# snowboarder convert



## Vlaze (Nov 12, 2008)

urbanlegend said:


> Hi all
> 
> Ive just found that snowboarding is way more fun than skiing, and am heading to austria for a snowboard week at the end of the month. Im watching a snowboard on ebay and was wondering what people think of it? i can say its a well known brand? but i dont know anything in the snowboard world. Its a Kemper Upland series snowboard??? Should i steer clear?
> 
> Thanks Urbanlegend


Well first off, you need to get a board for your given weight that will work well. Secondly, if this is your first time getting into it, you don't need a top brand board, but something that will hold up easily. For beginners, in all honestly, most if not all boards will hold up fine, only when you hit the park and or start abusing it does the factor kick in for great board quality. I would look at getting a board to suit your weight style and getting one on the shorter end to help you learn turns quicker and pick it up faster. After you outgrow it within a year or two, then look to a different board.

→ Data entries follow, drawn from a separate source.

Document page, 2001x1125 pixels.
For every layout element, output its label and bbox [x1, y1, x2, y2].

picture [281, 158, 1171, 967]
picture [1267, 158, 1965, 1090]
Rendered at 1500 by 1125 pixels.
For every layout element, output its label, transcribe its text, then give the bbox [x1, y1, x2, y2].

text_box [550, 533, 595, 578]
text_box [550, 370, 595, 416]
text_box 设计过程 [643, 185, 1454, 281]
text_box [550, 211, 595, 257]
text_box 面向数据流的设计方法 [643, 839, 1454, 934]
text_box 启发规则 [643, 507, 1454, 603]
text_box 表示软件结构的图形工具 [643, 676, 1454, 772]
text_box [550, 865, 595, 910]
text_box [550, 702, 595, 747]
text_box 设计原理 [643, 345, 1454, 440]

To directly answer your q? I haven't heard of that brand in particular, but check out board scales online to get an idea what size board is good for your weight before pulling the trigger on a first time board.


----------



## Guest (Feb 8, 2009)

Thankyou for your response

That answers the quetion of should i jump straight in and spend a few hundred quid on a board, i think i will get the ebay one for now as it seems good enough to learn on.


----------



## B.Gilly (Jul 23, 2008)

Kempers are an old brand not sure when the stopped making boards but the came about in the late 80's they where decent back then but you are better of getting something fairly newer. Just shop around a bit once you figure out what board style you need. Lot of board shops online can easily find a decent board right now for little over 200 dollars or so.


----------